Tem um prédio amarelo aqui atrás, que toda noite um casal senta junto na varanda. Eu já criei várias histórias para eles, minha preferida é que o casal é sapatão, na verdade são duas velhas que moram ali há 30 anos, e sentam na varanda para fumarem juntas um baseado, disfarçado com o cheiro do incenso que elas sempre queimam – sempre de sândalo. Já criei histórias também para a vizinha de dois andares abaixo, que desde o começo da quarentena faz caminhadas diárias na sua minúscula varanda. Ela anda e eu olho. Já são meses nisso.

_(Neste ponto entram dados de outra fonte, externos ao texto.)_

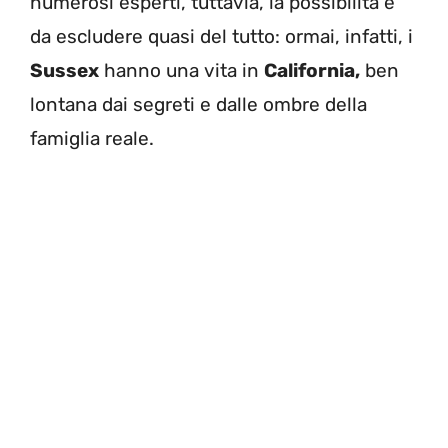
numerosi esperti, tuttavia, la possibilità è
da escludere quasi del tutto: ormai, infatti, i
Sussex
hanno una vita in
California,
ben
lontana dai segreti e dalle ombre della
famiglia reale.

O desafio de viver em comunidade se intensificou com o isolamento social, claro. Eu que sempre trabalhei de casa, ouço muito mais barulhos/ruídos/gemeções agora. O dia começa com o meu silêncio sendo interrompido por alguém que sempre acorda de mau humor, e abre a janela com uma violência que eu sinceramente não sei como o vidro nunca quebrou. Perto da hora do almoço alguém sempre arrasta um botijão de gás (é o que parece ser!), e isso faz minha cã latir. Todo dia, sim. Ela late sempre que sento para comer também, aí é ela latindo e eu falando “para, Mamãe!” (o que significa que eu sou ruído para os vizinhos também, que além de tudo devem pensar que sou criada por uma selvagem). À tarde temos o pianista, o Chopin do condomínio. Podia ser pior? Claro! Mas é um saco também ficar horas com o plimplimplim alheio. Sempre tem alguém furando uma parede, sempre. Ou pregando. Mesmo quando não pode, aos finais de semana, ou depois das dez da noite. À noite o sono é embalado por um arrastar de móveis que não entendo, e o liquidificador de algum notívago. E pensa que acabou? Acabou nada! De madrugada há sempre os Picadinho na fodelança característica deles, que sempre me acordam.

É sempre nessas horas que me controlo, porque sou tomada por uma vontade irresistível de ir para a janela e berrar, bem alto, só para acordar a vizinhança inteira, só para ver as luzinhas se acendendo nos prédios, como se fosse natal. Só para ver se no silêncio eu realmente não ouço meus gritos!